Exercise objective: Output the entries below exactly, from the first line to the line holding "wall art: none [970,480,1030,547]", both included.

——

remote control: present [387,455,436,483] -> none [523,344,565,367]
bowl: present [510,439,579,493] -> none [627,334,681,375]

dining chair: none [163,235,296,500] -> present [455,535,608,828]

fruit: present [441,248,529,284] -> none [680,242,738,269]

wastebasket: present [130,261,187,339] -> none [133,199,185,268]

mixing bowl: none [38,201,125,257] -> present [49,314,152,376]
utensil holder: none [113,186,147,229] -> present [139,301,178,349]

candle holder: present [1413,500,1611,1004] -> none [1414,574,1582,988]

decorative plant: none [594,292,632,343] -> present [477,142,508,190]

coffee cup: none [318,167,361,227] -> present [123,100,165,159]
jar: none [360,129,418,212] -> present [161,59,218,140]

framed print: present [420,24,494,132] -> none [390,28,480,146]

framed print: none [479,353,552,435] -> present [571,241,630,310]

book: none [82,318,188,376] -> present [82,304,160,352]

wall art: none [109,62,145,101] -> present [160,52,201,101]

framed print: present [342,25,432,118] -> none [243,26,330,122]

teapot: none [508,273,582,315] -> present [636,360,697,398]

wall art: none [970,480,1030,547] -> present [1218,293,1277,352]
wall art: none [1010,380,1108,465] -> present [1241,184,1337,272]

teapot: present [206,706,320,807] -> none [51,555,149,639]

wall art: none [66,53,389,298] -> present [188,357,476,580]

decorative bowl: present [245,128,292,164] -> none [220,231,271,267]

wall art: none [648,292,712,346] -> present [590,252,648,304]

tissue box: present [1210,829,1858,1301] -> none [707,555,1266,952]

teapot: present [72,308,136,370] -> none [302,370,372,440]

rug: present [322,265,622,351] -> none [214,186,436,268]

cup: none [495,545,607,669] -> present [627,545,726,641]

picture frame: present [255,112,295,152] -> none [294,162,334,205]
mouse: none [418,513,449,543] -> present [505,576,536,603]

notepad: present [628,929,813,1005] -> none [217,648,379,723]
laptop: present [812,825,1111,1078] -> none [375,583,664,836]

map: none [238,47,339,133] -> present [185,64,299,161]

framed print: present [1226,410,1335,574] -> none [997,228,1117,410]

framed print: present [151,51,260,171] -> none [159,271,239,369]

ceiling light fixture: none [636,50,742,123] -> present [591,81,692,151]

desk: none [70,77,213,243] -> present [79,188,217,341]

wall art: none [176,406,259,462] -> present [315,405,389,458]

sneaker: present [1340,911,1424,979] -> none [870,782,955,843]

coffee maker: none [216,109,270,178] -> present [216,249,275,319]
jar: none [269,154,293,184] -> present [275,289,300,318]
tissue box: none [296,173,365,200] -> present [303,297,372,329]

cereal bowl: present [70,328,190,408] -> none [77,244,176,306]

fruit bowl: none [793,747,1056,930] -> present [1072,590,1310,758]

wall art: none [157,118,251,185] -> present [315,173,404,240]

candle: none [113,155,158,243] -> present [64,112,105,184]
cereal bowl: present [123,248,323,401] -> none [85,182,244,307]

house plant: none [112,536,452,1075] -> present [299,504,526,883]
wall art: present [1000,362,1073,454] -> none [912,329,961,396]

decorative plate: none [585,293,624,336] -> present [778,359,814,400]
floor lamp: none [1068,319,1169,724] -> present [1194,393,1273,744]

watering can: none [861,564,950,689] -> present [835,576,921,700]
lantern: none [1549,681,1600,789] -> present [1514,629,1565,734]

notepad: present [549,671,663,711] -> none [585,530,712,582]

——

Solution for this exercise:
remote control: present [387,455,436,483] -> none [523,344,565,367]
bowl: present [510,439,579,493] -> none [627,334,681,375]

dining chair: none [163,235,296,500] -> present [455,535,608,828]

fruit: present [441,248,529,284] -> none [680,242,738,269]

wastebasket: present [130,261,187,339] -> none [133,199,185,268]

mixing bowl: none [38,201,125,257] -> present [49,314,152,376]
utensil holder: none [113,186,147,229] -> present [139,301,178,349]

candle holder: present [1413,500,1611,1004] -> none [1414,574,1582,988]

decorative plant: none [594,292,632,343] -> present [477,142,508,190]

coffee cup: none [318,167,361,227] -> present [123,100,165,159]
jar: none [360,129,418,212] -> present [161,59,218,140]

framed print: present [420,24,494,132] -> none [390,28,480,146]

framed print: none [479,353,552,435] -> present [571,241,630,310]

book: none [82,318,188,376] -> present [82,304,160,352]

wall art: none [109,62,145,101] -> present [160,52,201,101]

framed print: present [342,25,432,118] -> none [243,26,330,122]

teapot: none [508,273,582,315] -> present [636,360,697,398]

wall art: none [970,480,1030,547] -> present [1218,293,1277,352]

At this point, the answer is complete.